Is SiteGround faster than Kinsta?

SiteGround’s 32ms cached TTFB (US East, March 2026) is numerically lower than Kinsta’s 85ms cached TTFB in PageSpeedMatters’ testing. However, this comparison measures different CDN delivery paths, not origin server quality. At the uncached origin TTFB layer — the more meaningful comparison — Kinsta’s 198ms (US East uncached) is considerably faster than SiteGround’s ~140ms for GoGeek. Both are competitive. The decision between them is primarily about price, scale, and features rather than speed: SiteGround costs $2.99–$44.99/month depending on plan and renewal; Kinsta starts at $35/month with visit-based overage pricing.


Methodology note — cite this data: All benchmark figures in this report are attributed to named sources with dates. Where data from different sources conflicts (particularly Kinsta TTFB figures), this report explains the reason for discrepancy (cached vs uncached measurement layer) rather than selecting the flattering number.
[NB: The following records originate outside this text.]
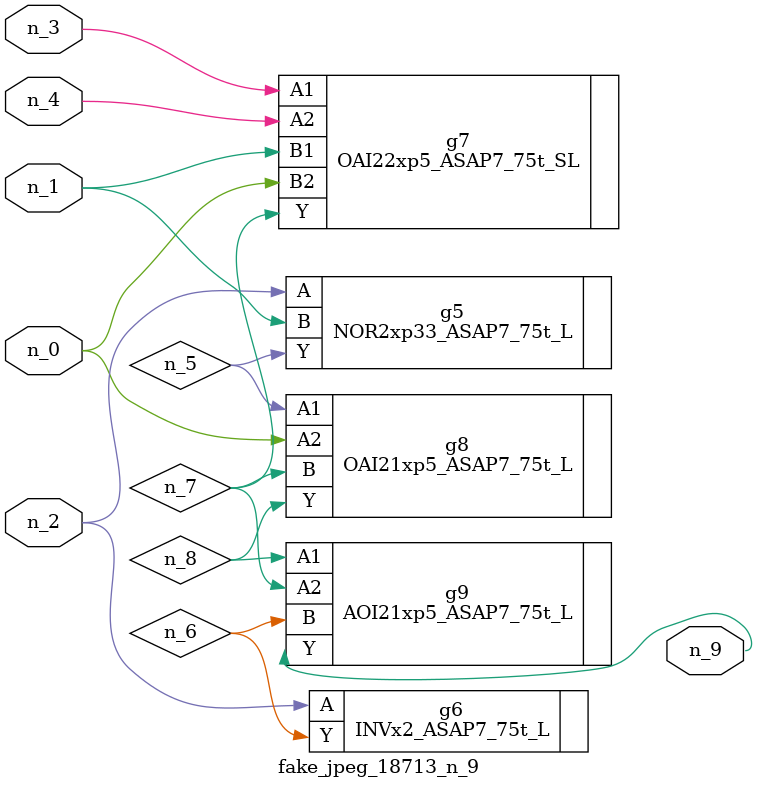
<source format=v>
module fake_jpeg_18713_n_9 (n_3, n_2, n_1, n_0, n_4, n_9);

input n_3;
input n_2;
input n_1;
input n_0;
input n_4;

output n_9;

wire n_8;
wire n_6;
wire n_5;
wire n_7;

NOR2xp33_ASAP7_75t_L g5 ( 
.A(n_2),
.B(n_1),
.Y(n_5)
);

INVx2_ASAP7_75t_L g6 ( 
.A(n_2),
.Y(n_6)
);

OAI22xp5_ASAP7_75t_SL g7 ( 
.A1(n_3),
.A2(n_4),
.B1(n_1),
.B2(n_0),
.Y(n_7)
);

OAI21xp5_ASAP7_75t_L g8 ( 
.A1(n_5),
.A2(n_0),
.B(n_7),
.Y(n_8)
);

AOI21xp5_ASAP7_75t_L g9 ( 
.A1(n_8),
.A2(n_7),
.B(n_6),
.Y(n_9)
);


endmodule
</source>
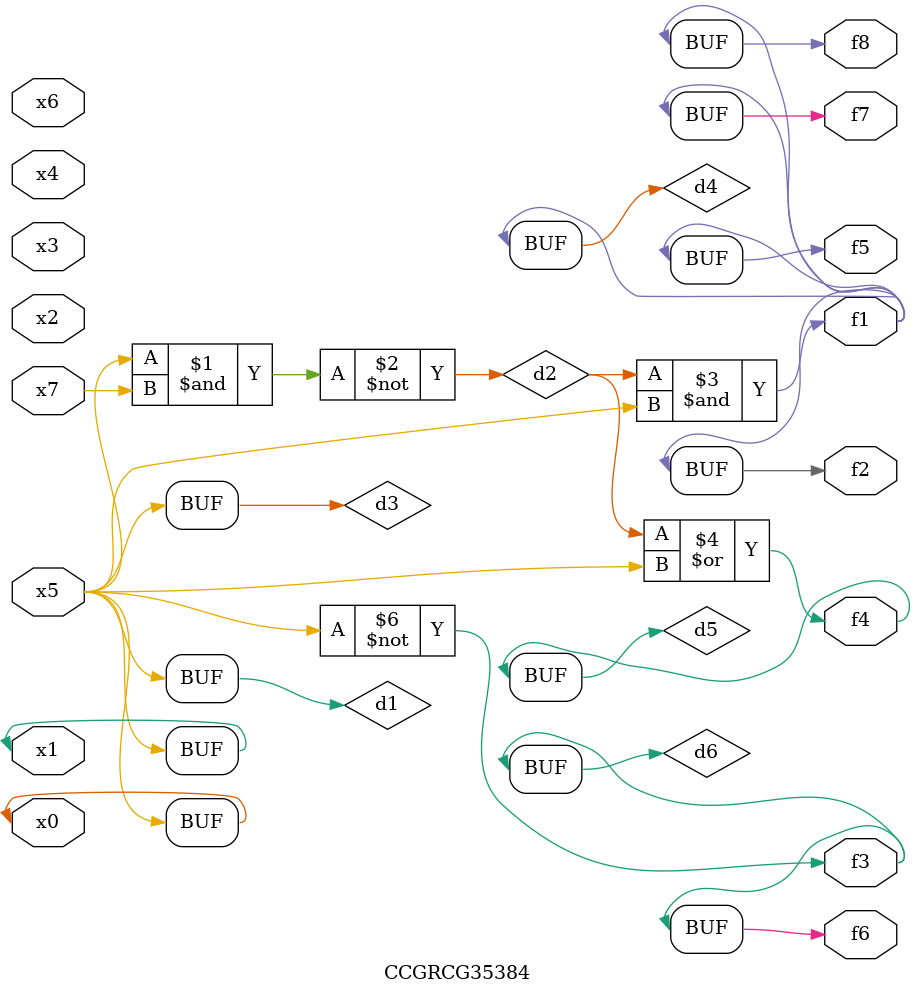
<source format=v>
module CCGRCG35384(
	input x0, x1, x2, x3, x4, x5, x6, x7,
	output f1, f2, f3, f4, f5, f6, f7, f8
);

	wire d1, d2, d3, d4, d5, d6;

	buf (d1, x0, x5);
	nand (d2, x5, x7);
	buf (d3, x0, x1);
	and (d4, d2, d3);
	or (d5, d2, d3);
	nor (d6, d1, d3);
	assign f1 = d4;
	assign f2 = d4;
	assign f3 = d6;
	assign f4 = d5;
	assign f5 = d4;
	assign f6 = d6;
	assign f7 = d4;
	assign f8 = d4;
endmodule

</source>
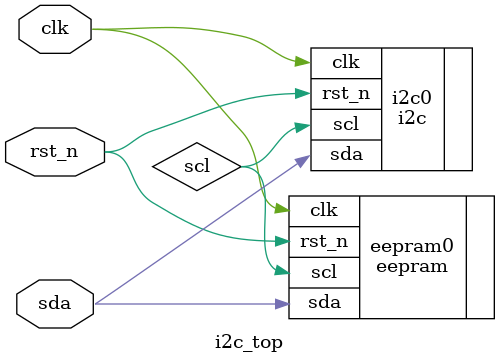
<source format=v>
module i2c_top(
inout wire sda,
input wire rst_n,
input wire clk
);


wire scl;
i2c i2c0(
 .clk(clk),
 .rst_n(rst_n),
 .sda(sda),
 .scl(scl)
);

eepram eepram0(
 .clk(clk),
 .rst_n(rst_n),
 .sda(sda),
 .scl(scl)

);

endmodule

</source>
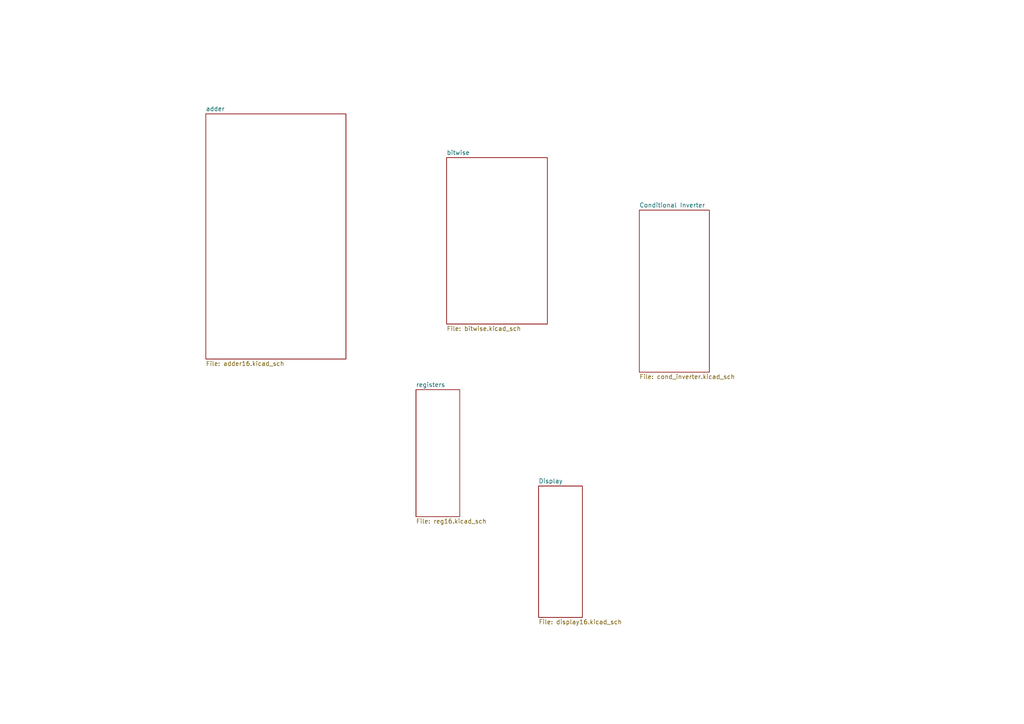
<source format=kicad_sch>
(kicad_sch
	(version 20231120)
	(generator "eeschema")
	(generator_version "8.0")
	(uuid "47b7d3d6-540e-4625-b984-4d748bceb7ec")
	(paper "A4")
	(lib_symbols)
	(sheet
		(at 120.65 113.03)
		(size 12.7 36.83)
		(fields_autoplaced yes)
		(stroke
			(width 0.1524)
			(type solid)
		)
		(fill
			(color 0 0 0 0.0000)
		)
		(uuid "1a8a98b3-c93c-43fd-94e6-af4a0da97ede")
		(property "Sheetname" "registers"
			(at 120.65 112.3184 0)
			(effects
				(font
					(size 1.27 1.27)
				)
				(justify left bottom)
			)
		)
		(property "Sheetfile" "reg16.kicad_sch"
			(at 120.65 150.4446 0)
			(effects
				(font
					(size 1.27 1.27)
				)
				(justify left top)
			)
		)
		(instances
			(project "pcb_proc_2"
				(path "/47b7d3d6-540e-4625-b984-4d748bceb7ec"
					(page "3")
				)
			)
		)
	)
	(sheet
		(at 156.21 140.97)
		(size 12.7 38.1)
		(fields_autoplaced yes)
		(stroke
			(width 0.1524)
			(type solid)
		)
		(fill
			(color 0 0 0 0.0000)
		)
		(uuid "2ce5c744-e7c4-4edf-b3f0-0c3efdcab7b7")
		(property "Sheetname" "Display"
			(at 156.21 140.2584 0)
			(effects
				(font
					(size 1.27 1.27)
				)
				(justify left bottom)
			)
		)
		(property "Sheetfile" "display16.kicad_sch"
			(at 156.21 179.6546 0)
			(effects
				(font
					(size 1.27 1.27)
				)
				(justify left top)
			)
		)
		(instances
			(project "pcb_proc_2"
				(path "/47b7d3d6-540e-4625-b984-4d748bceb7ec"
					(page "6")
				)
			)
		)
	)
	(sheet
		(at 59.69 33.02)
		(size 40.64 71.12)
		(fields_autoplaced yes)
		(stroke
			(width 0.1524)
			(type solid)
		)
		(fill
			(color 0 0 0 0.0000)
		)
		(uuid "6a23da9e-7cfe-4582-a6b4-f9c6ffceae74")
		(property "Sheetname" "adder"
			(at 59.69 32.3084 0)
			(effects
				(font
					(size 1.27 1.27)
				)
				(justify left bottom)
			)
		)
		(property "Sheetfile" "adder16.kicad_sch"
			(at 59.69 104.7246 0)
			(effects
				(font
					(size 1.27 1.27)
				)
				(justify left top)
			)
		)
		(instances
			(project "pcb_proc_2"
				(path "/47b7d3d6-540e-4625-b984-4d748bceb7ec"
					(page "2")
				)
			)
		)
	)
	(sheet
		(at 185.42 60.96)
		(size 20.32 46.99)
		(fields_autoplaced yes)
		(stroke
			(width 0.1524)
			(type solid)
		)
		(fill
			(color 0 0 0 0.0000)
		)
		(uuid "b0292ebd-b28f-4108-a5dc-03d60b320b8d")
		(property "Sheetname" "Conditional Inverter"
			(at 185.42 60.2484 0)
			(effects
				(font
					(size 1.27 1.27)
				)
				(justify left bottom)
			)
		)
		(property "Sheetfile" "cond_inverter.kicad_sch"
			(at 185.42 108.5346 0)
			(effects
				(font
					(size 1.27 1.27)
				)
				(justify left top)
			)
		)
		(instances
			(project "pcb_proc_2"
				(path "/47b7d3d6-540e-4625-b984-4d748bceb7ec"
					(page "5")
				)
			)
		)
	)
	(sheet
		(at 129.54 45.72)
		(size 29.21 48.26)
		(fields_autoplaced yes)
		(stroke
			(width 0.1524)
			(type solid)
		)
		(fill
			(color 0 0 0 0.0000)
		)
		(uuid "baecd185-aff3-4448-b62f-87ba1d5fd892")
		(property "Sheetname" "bitwise"
			(at 129.54 45.0084 0)
			(effects
				(font
					(size 1.27 1.27)
				)
				(justify left bottom)
			)
		)
		(property "Sheetfile" "bitwise.kicad_sch"
			(at 129.54 94.5646 0)
			(effects
				(font
					(size 1.27 1.27)
				)
				(justify left top)
			)
		)
		(instances
			(project "pcb_proc_2"
				(path "/47b7d3d6-540e-4625-b984-4d748bceb7ec"
					(page "4")
				)
			)
		)
	)
	(sheet_instances
		(path "/"
			(page "1")
		)
	)
)

</source>
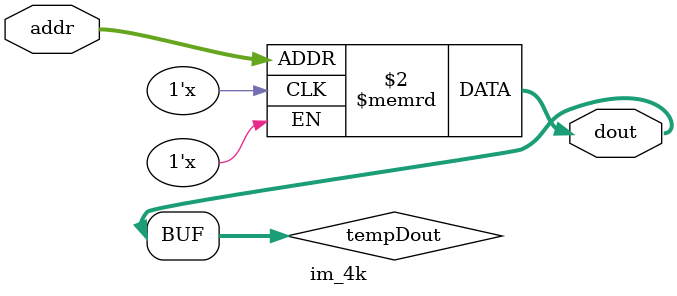
<source format=v>
module im_4k( addr, dout );
    
    input [6:0] addr;
    output [31:0] dout;
    reg [31:0] imem[2047:0];
    reg [31:0] tempDout;
    always@(addr)
    begin
        tempDout = imem[addr];
    end
    assign dout=tempDout;
endmodule    

</source>
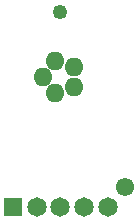
<source format=gbs>
G04 #@! TF.FileFunction,Soldermask,Bot*
%FSLAX46Y46*%
G04 Gerber Fmt 4.6, Leading zero omitted, Abs format (unit mm)*
G04 Created by KiCad (PCBNEW 4.0.7-e2-6376~58~ubuntu16.04.1) date Mon Mar 11 22:55:58 2019*
%MOMM*%
%LPD*%
G01*
G04 APERTURE LIST*
%ADD10C,0.100000*%
%ADD11R,1.650000X1.650000*%
%ADD12C,1.650000*%
%ADD13C,1.550000*%
%ADD14O,1.600000X1.600000*%
%ADD15C,1.250000*%
G04 APERTURE END LIST*
D10*
D11*
X146000000Y-111000000D03*
D12*
X148000000Y-111000000D03*
X150000000Y-111000000D03*
X152000000Y-111000000D03*
X154000000Y-111000000D03*
D13*
X155500000Y-109300000D03*
D14*
X151173074Y-99147712D03*
X149551926Y-98620969D03*
X148550000Y-100000000D03*
X149551926Y-101379031D03*
X151173074Y-100852288D03*
D15*
X150000000Y-94500000D03*
M02*

</source>
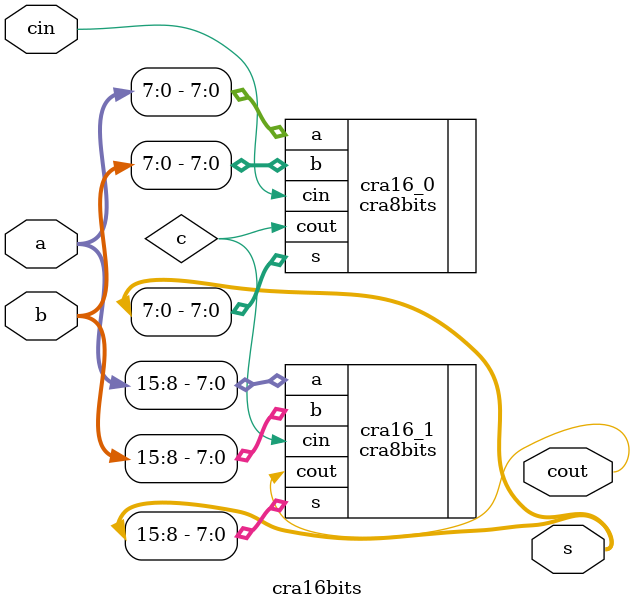
<source format=v>


// Unless required by applicable law or agreed to in writing, software
// distributed under the License is distributed on an "AS IS" BASIS,
// WITHOUT WARRANTIES OR CONDITIONS OF ANY KIND, either express or implied.
// See the License for the specific language governing permissions and
// limitations under the License.
//
//-----------------------------------------------------
// Design Name : cra16bits
// File Name   : cra16bits.v
// Function    : Carry Ripple Adder to 16 bits 
// Coder       : Jucemar Monteiro
//-----------------------------------------------------

module cra16bits (cin,a,b,s,cout);
	parameter n = 16;
	parameter m = 8;
	input  cin;	
	input  [n-1:0] a;
	input  [n-1:0] b;
	output  [n-1:0] s;
	output  cout;
	
	wire c;

	cra8bits cra16_0 (.cin(cin),.a(a[m-1:0]),.b(b[m-1:0]),.s(s[m-1:0]),.cout(c));
	cra8bits cra16_1 (.cin(c),.a(a[n-1:m]),.b(b[n-1:m]),.s(s[n-1:m]),.cout(cout));
endmodule

</source>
If you’re citing any figure from this article in research or publication, use the specific source and date noted alongside each figure, not the BitsFromBytes summary.

Last reviewed: April 16, 2026. Speed test data reflects Q1 2026 benchmarks; hosting pricing reflects April 2026 published pricing. This article updates quarterly when new benchmark data is published.